9) I just want to be me. (Whew: New-agey touchy-feely mid-life crisis averted)

So all these these things have been mixing around my head the past few months, weeks, days, and it was getting more and more confused and I was getting quieter and more flummoxed. Introverted. Self reflecting. Stumped. But then it all made sense:

Shut up and write.

So, while I still ponder going to grad school and while I wait to see if I change jobs at State Farm, I'm going to just shut up and write.

And this blog is going to migrate from a random place of who knows what it is now into a personal tool that one day, when I'm a published writer earning an Academy award for adapting my best-selling critically praised novel into a screenplay, those who are interested in me the writer will be able to tune in and see behind the scenes as I draft my acceptance speech via this web log. And I can outsource to India and get someone to write my blog for me as I jetset around between our homes in La Jolla and Aspen (mention this post and you can stay with us for a week either place!)

And for those of you who are already out there, thanks for reading so far and I set you free. I appreciate the feedback you've given, and if you want to be with me from this new start (or umpteenth restart), I encourage you to stick around, check back and keep reading. Tell your friends, particularly in a few months, and particularly if your friends include literary agents, small press editors or big shots at the New Yorker. But if this new direction doesn't interest you, no hard feelings.

So, I may go back through the archives and prune a few things that don't make sense any more.
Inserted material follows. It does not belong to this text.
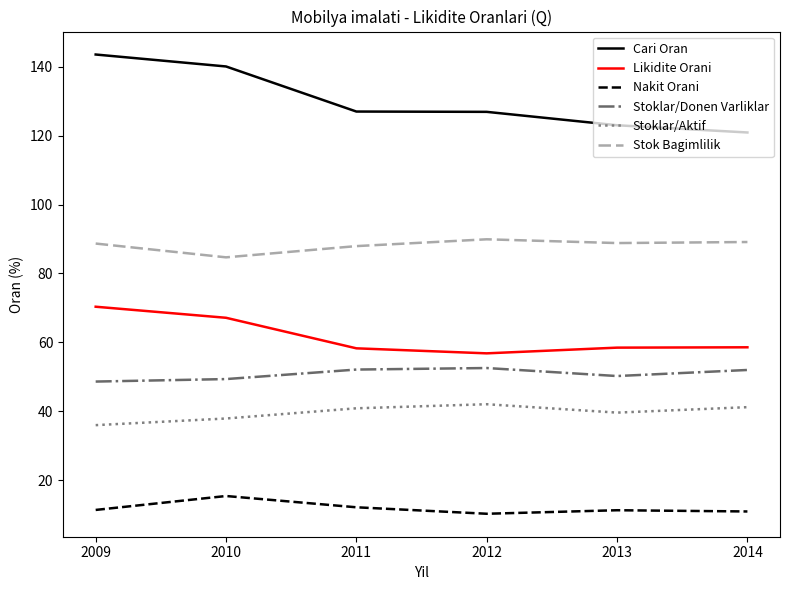

In Nakit Orani, how many points are higher than both neighbors (excluding endpoints)?

2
And I may still include some stuff that seems random, but I'm going to try and learn now, and share my learnings with myself here in the blog. I'm going to make this a working tool to help me in my goal: to publish fiction (I realized today with the help of my friends Krell and Champ that my goal all these 20 years has been to write fiction instead of to publish fiction). I'm going to write about what I always wonder about when I go see writers at book signings: How do they do what they do? What's their schedule? How often do they write? Who's their influences? All that behind the scenes stuff. Plus: I'm going to use as an accountability tool, as they'd say at work, a way to measure my progress and report back on my goals and achievements, my collection of failures and the thrill of those first success: the first story accepted, the first story published, the first poem, the first novel, the first best-seller list.
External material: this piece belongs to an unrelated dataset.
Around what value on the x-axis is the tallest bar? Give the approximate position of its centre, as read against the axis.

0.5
I know, I know, it sounds freaking crazy. But one thing I'm going to differently this time is have confidence. And take myself seriously. I'm getting too old to screw around. It's time to shut up and write. So, with this post, I'm announcing with a certain false bravado that as of now, today, I will now work to publish.

And you can follow my journey, if you're at all interested, here on the edge of nowhere.


Comments:
Bravo! I commend you, Mr. Anderson, on your quest to make the world a richer place with your words. And I promise to be among the first in line to buy my copy!!!
 
Go for it, Eric. You'll do it, too. And I'm reminded, when I read about what you wondered about at book signings. Paul took Nick to see Patrick McManus when he was here in Leavenworth--this was several years ago, Nick was maybe 11-12. Nick had read and enjoyed several of McManus's books--his question for the author was, "Did you come in your limo?"
Terry
 
I'll be sure never to arrive in a limo, even if it's the Academy Awards. I'll just ride up on a bike, push it along the red carpet, lock it to one of those crowd-barriers, straighten the lapels on my tux, salute the photographers (who's that? they'll be saying), and enter.